During the first day of the test, the crew used the Puma for several types of surveillance at Rodriguez Key, a wildlife managed area of shallow flats popular with fishermen and birders east of Key Largo.
The Puma was used to collect information about the number of vessels using the site and for what purposes. It also took video of prop scars, flew over islands to view birds and discovered a big blue sewer pipe in about three feet of water.
“Somebody was probably using it there as a habitat to harvest lobster, which is illegal,” Werndli said.
Scott Donahue, science coordinator for the sanctuary, said the Puma could be useful for marine mammal strandings, particularly dolphins and pilot whales that strand en masse.

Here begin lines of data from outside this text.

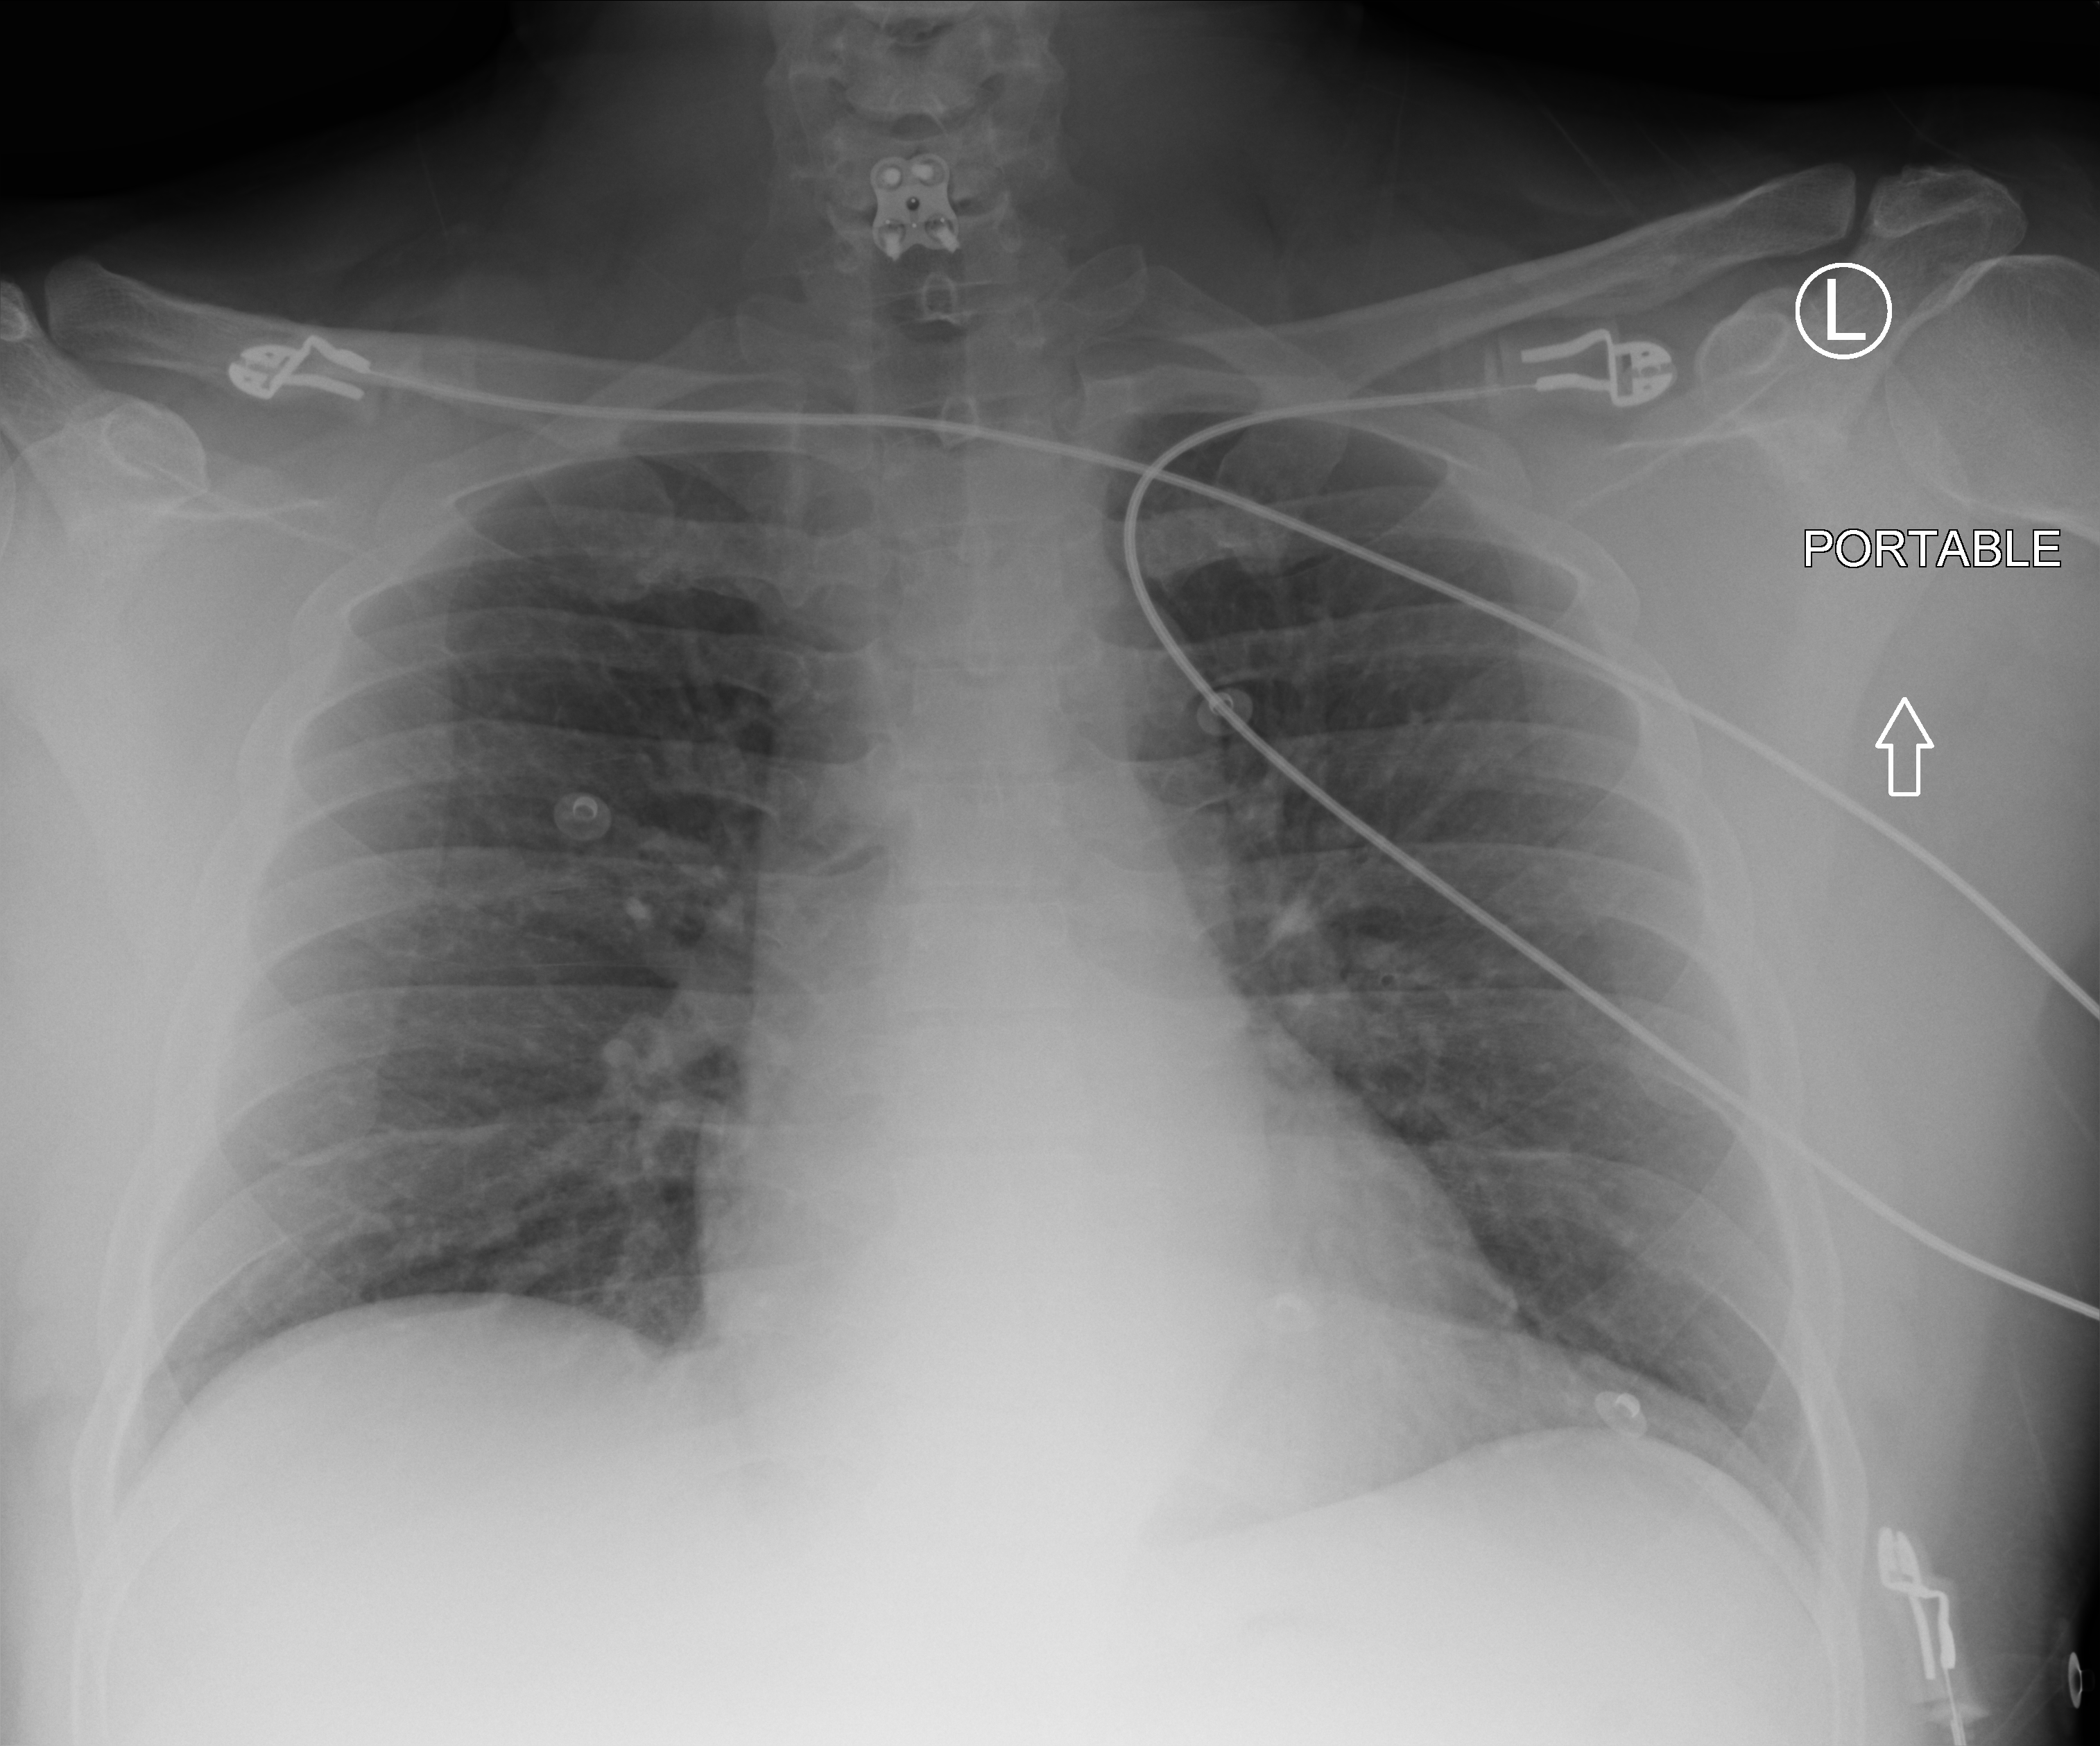
Bedside chest radiograph (computed radiography), anteroposterior (AP) projection. Patient hospitalised with COVID-19; male, aged 18–59 years.
From the hospital-stay record, not from the radiograph (when in the stay this image was taken is not recorded):
- admitted to intensive care during this hospital stay: no
- smoking status (admission record): never
- length of hospital stay: 1 day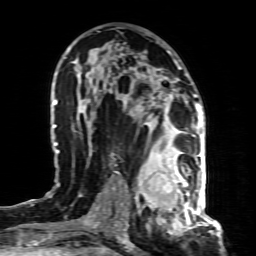
Breast MRI (dynamic contrast-enhanced), one axial slice. Position 47 of 80 along the scan axis. Cropped to one breast. Dynamic contrast-enhanced series, time point 2 of 8 at this slice position (early post-contrast). 1.5 T. TE 4.3 ms, TR 8.8 ms. 2 mm slice thickness. 256 × 256 image matrix. Female patient.
Outlined on this slice (semi-automatic segmentation, software-assisted and operator-edited):
- enhancing-tissue mask used for the functional tumour volume (all voxels passing the contrast-enhancement thresholds inside the analysis volume; usually the tumour): bounding box [x1, y1, x2, y2] px = [136, 155, 197, 221]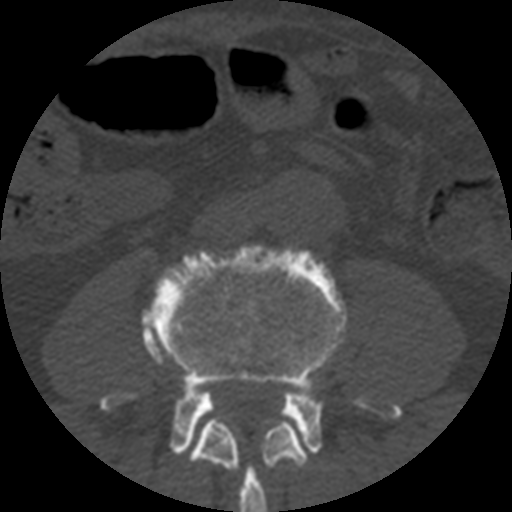
CT including the spine, one axial slice. Slice 102 of 508 in the series (ordered by position). Reconstruction kernel STANDARD. 120 kVp. Bone window (W 1800 / L 400 HU). 512 × 512 image matrix. Patient age 57 years. From the clinical record (not read from this slice): primary cancer: prostate.
Structures marked on this image (semi-automatic segmentation, software-assisted and operator-edited):
- L3 vertebra: box from (x=190, y=419) to (x=307, y=512) px
- L4 vertebra: (x=101, y=244)–(x=402, y=458)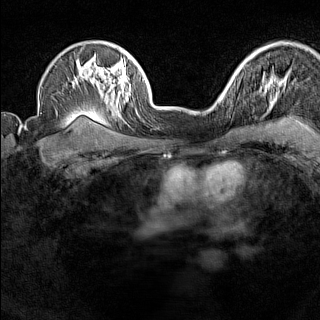
Breast MRI (dynamic contrast-enhanced), one axial slice; slice 110 of 160 in the series (ordered by position); dynamic contrast-enhanced series, time point 2 of 7 at this slice position (early post-contrast); 1.5 T; TE 1.8 ms, TR 5 ms; 1 mm slice thickness; 320 × 320 image matrix, field of view 267 × 267 mm. Female patient.
Outlined on this slice (semi-automatically segmented with operator editing):
- enhancing-tissue mask used for the functional tumour volume (all voxels passing the contrast-enhancement thresholds inside the analysis volume; usually the tumour): bounding box (x1, y1, x2, y2) in pixels: (220, 93, 226, 103)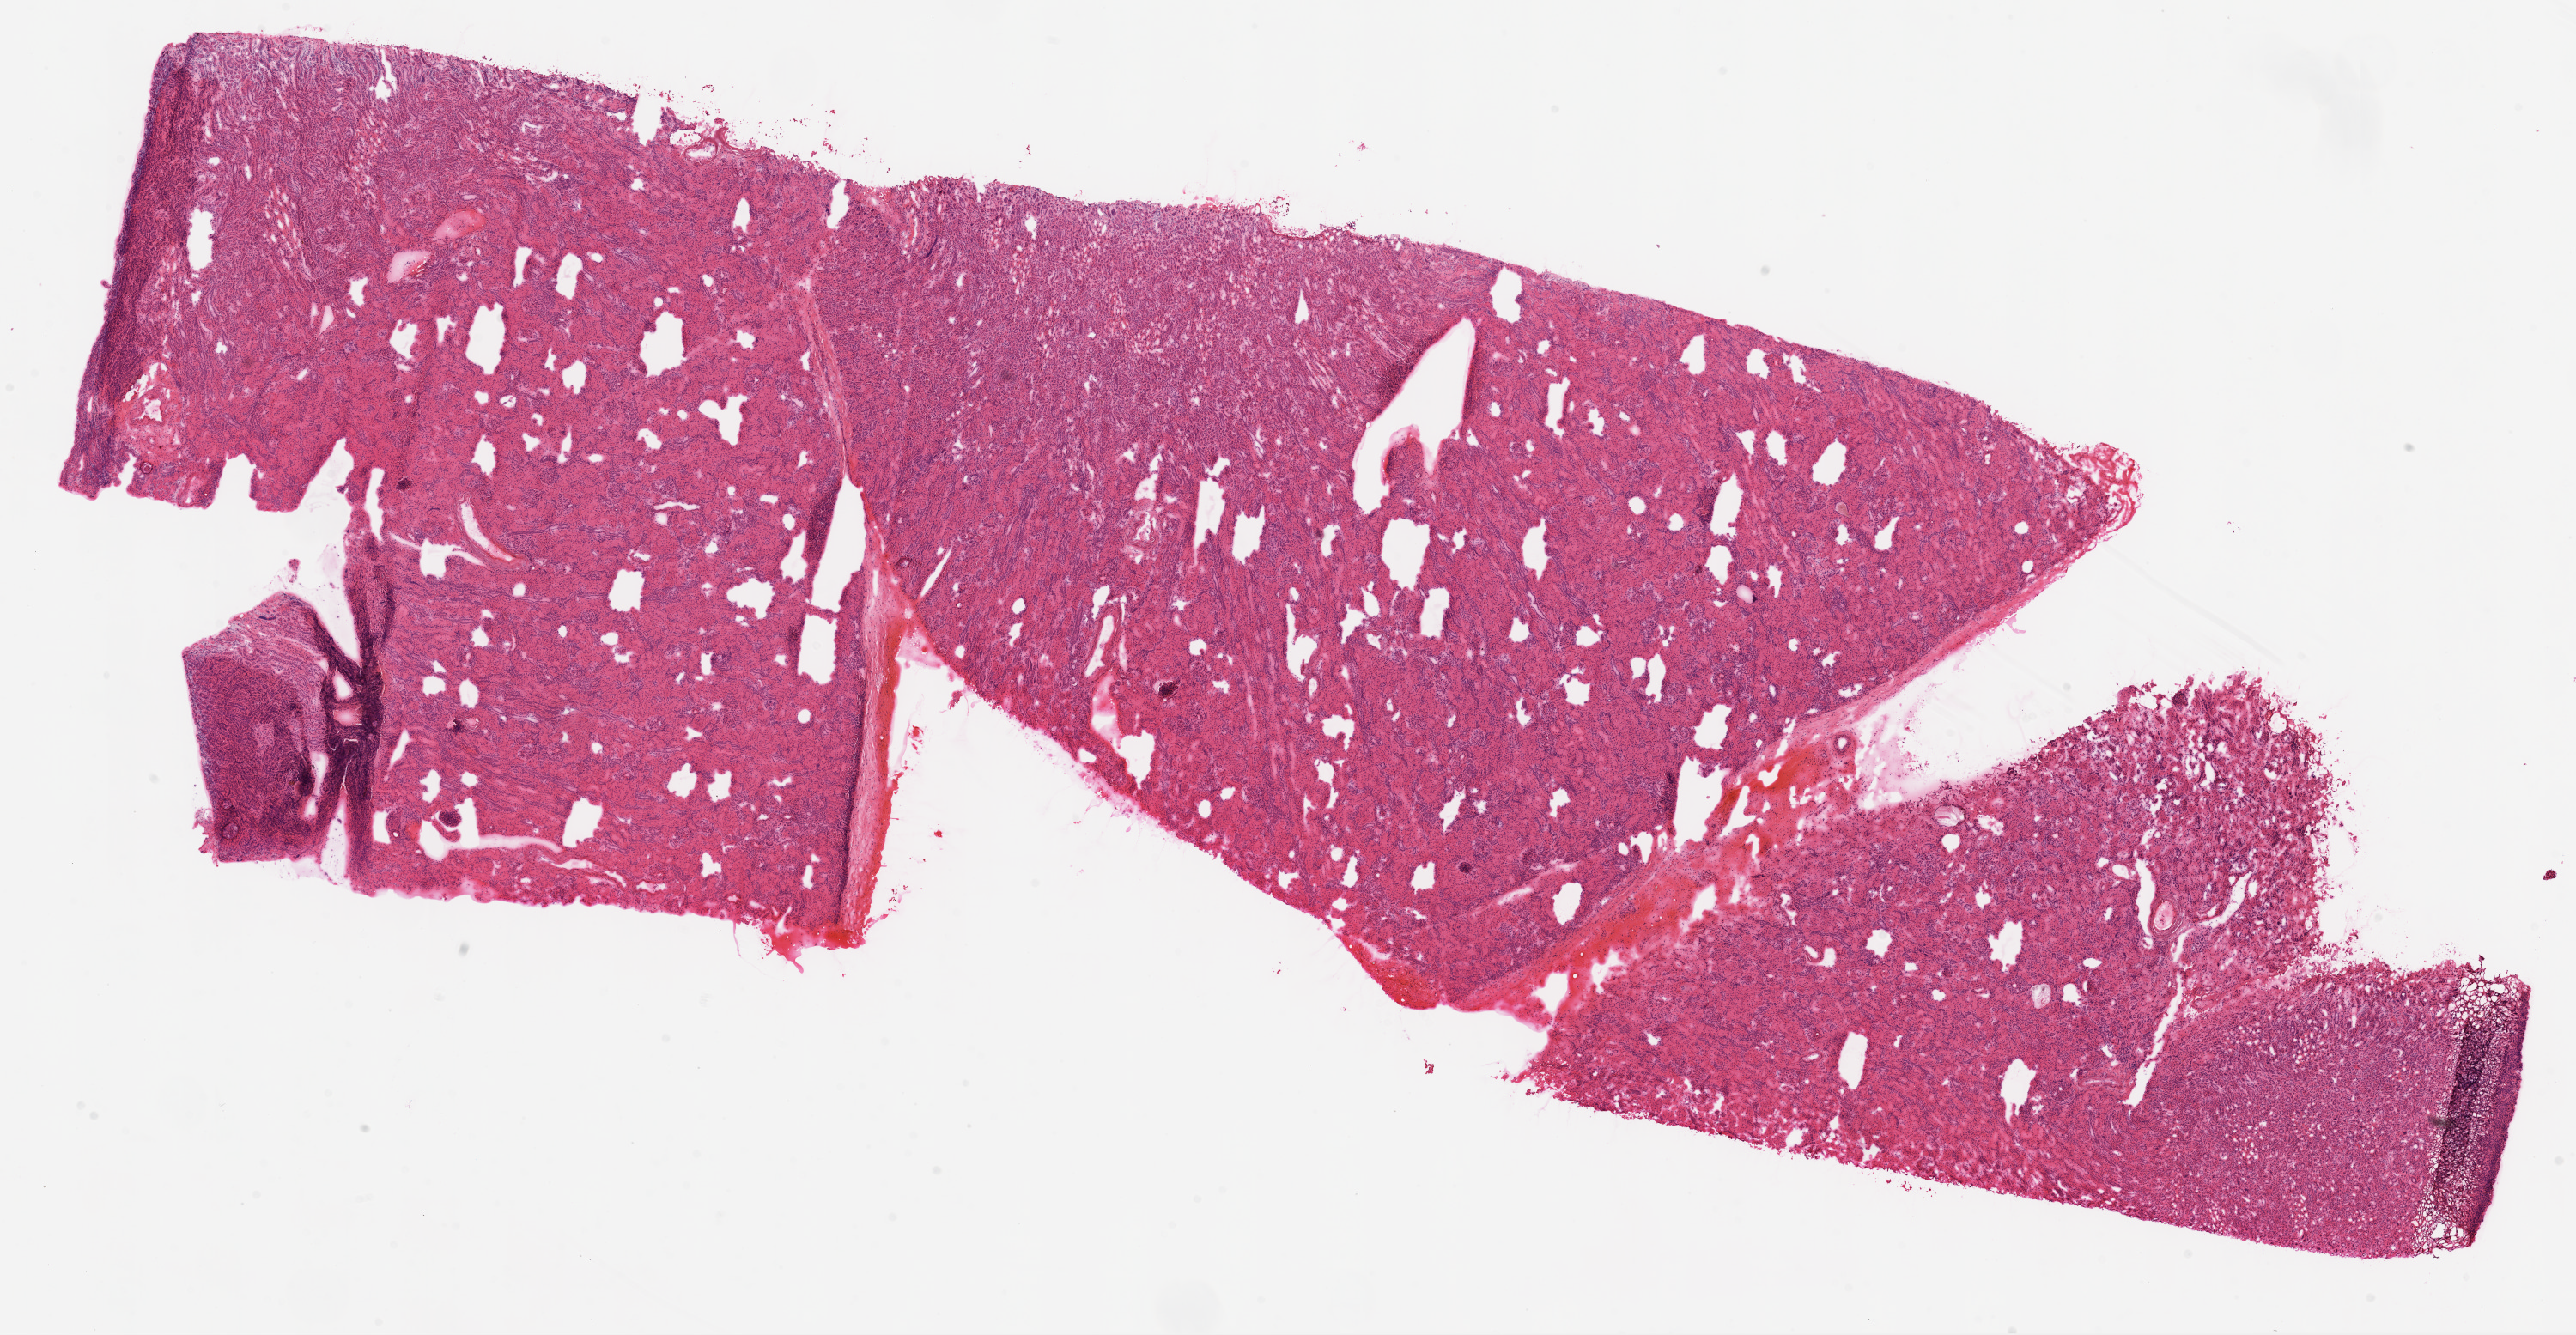
Digitized Hematoxylin and eosin (H&E) stained tissue section (whole slide), a low-resolution overview of the entire scanned area, about 24.1 x 12.5 mm; frozen section from the top of the tissue portion; sample: solid tissue normal (non-tumour tissue), kidney. Female, age 79 years at initial diagnosis.
This section: solid tissue normal (non-tumour) sample from the same patient. Patient diagnosis: Clear cell adenocarcinoma, NOS.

“It could fly around and help us find the stragglers of the group,” he said.
In the past, the sanctuary has had difficulty studying the magnificent frigatebirds, whose skeletal structures are too fragile to have tracking tags. “They are built to be light and long and gangly to catch the air currents,” Donahue said. “Using the unmanned aircrafts to fly where those birds are foraging might help us identify critical habitat.”
In Kodiak, Alaska, the Pumas have been tested in the search for marine debris traveling the currents after the massive Japanese tsunami 2½ years ago.
“In the Keys, it’s a great project to look for any nets that have gotten loose or drifted into the reef, so we can send a boat operator out there to remove it,” Sims said.
Werndli, whose job is to respond to boat groundings, sees the Puma as a much cheaper way to survey damage than hiring a contract pilot for $900 to $1,000 an hour.
The Puma also can help with developing a plan for the salvage operation of large boat groundings. “The charts might show it looks like it’s better to tow to the west, but up in the air it might show the shorter distance is to tow to the east,” Werndli said. “That could reduce the impact to the resource.”
And while NOAA is primarily looking at the Puma for science reasons, it could be used in law enforcement. During the test in the Dry Tortugas, the Puma was used to give officers information on what to expect when they board a boat.
“You will not always see an open deck on a center console,” Werndli said. “But if you are coming in on the port side and someone on the starboard is dumping illegal catch over the side, it could have a niche for law enforcement.”